Once the sun was up high enough to tear down the shadows and the heat of the day was on us it was time to head east to Rapid City and Mount Rushmore. The Black Hills of South Dakota are a beautiful place even without the attractions of Wind Cave National Park, the Crazy Horse Memorial, and Mount Rushmore, but with all this extra stuff the area attracts a mess of visitors in the summer. We knew it would be crowded and braced ourselves for traffic. Getting to Mount Rushmore wasn't all that rough, but we were a little put off by the $10 parking fee even if you have a National Park Annual Pass. At the beginning of our trip we invested in a pass and it has been well worth it, but if you have never purchased one before you may be disappointed by how few things it actually covers. Rushmore is indeed part of the National Park system but the excuse given for the fee (and it not being covered by the pass) was that parking is handled by a concession. Hmm. But hey, you can come back all year in the same vehicle for free. Wait a minute,... that's a three day drive,... oh well.
Parking took a bit of a wait but the crowd wasn't crazy before 10am. By the time we were on the way out the crowd had thickened, so arrive early if you visit in the summer. I think seeing the nutty sculpture near dawn in rapidly changing light would have been more thrilling. Our visit was fun and I'm glad we stopped but we probably won't be back. One visit feels like enough to ponder the crazy dream of Doane Robinson and the work of Gutzon Borglum (and a whole mess of other folks). The rubble pile below the sculpted chins is daunting and pondering the effort that went into making it did more for me than the sculpture itself. I highly recommend the museum displays about the monument that are housed just behind the amplitheater.
These display some working models and explain the methods used by the sculptors. In addition the models show just how ambitious the original plan was.
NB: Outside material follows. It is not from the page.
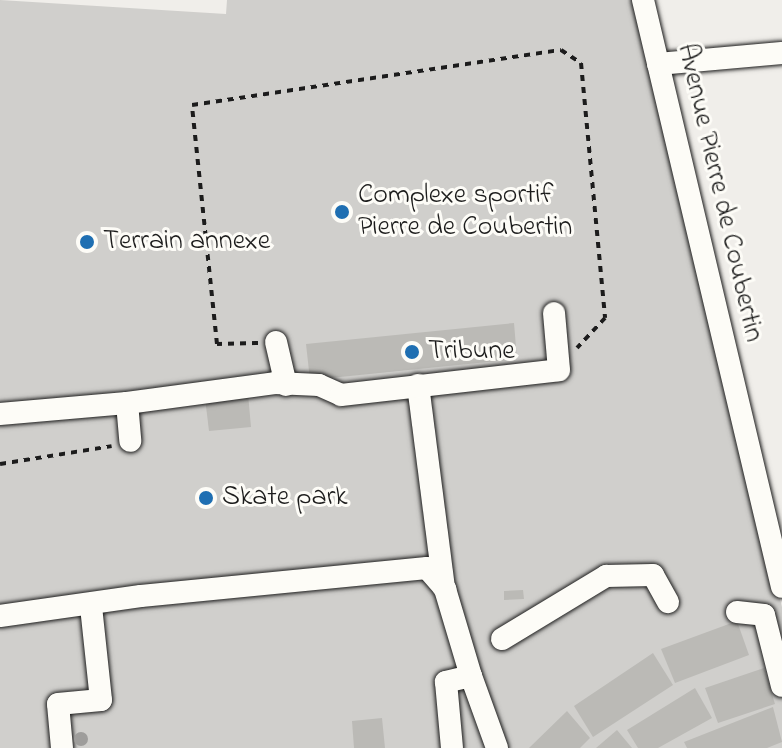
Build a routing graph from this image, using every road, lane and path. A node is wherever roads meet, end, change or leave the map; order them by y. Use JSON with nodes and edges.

Washington was intended to have a complete torso, gadzooks.
I had hoped that we could camp in or near the Black Hills and spend another day seeing the other sights (and maybe get in that dawn visit with Washington and his pals), but after leaving Mount Rushmore we found much of the camping was geared for RVs. I'm sure there were more appealing places over the next hill (the map was littered with little green tents) but our stamina was weak. If we come back to the Black Hills it will likely be for Crazy Horse and Wind Cave rather than to find parking again at Rushmore.
Next on the map was Devil's Tower, the big columns of phonolite porphyry (HA!) and the model I made out of cheese at lunch time beckoned.
But seriously folks, after our day's trek through this landscape and finding a place to camp near the base of this tower I understand why these places were held sacred by the people who used to live here.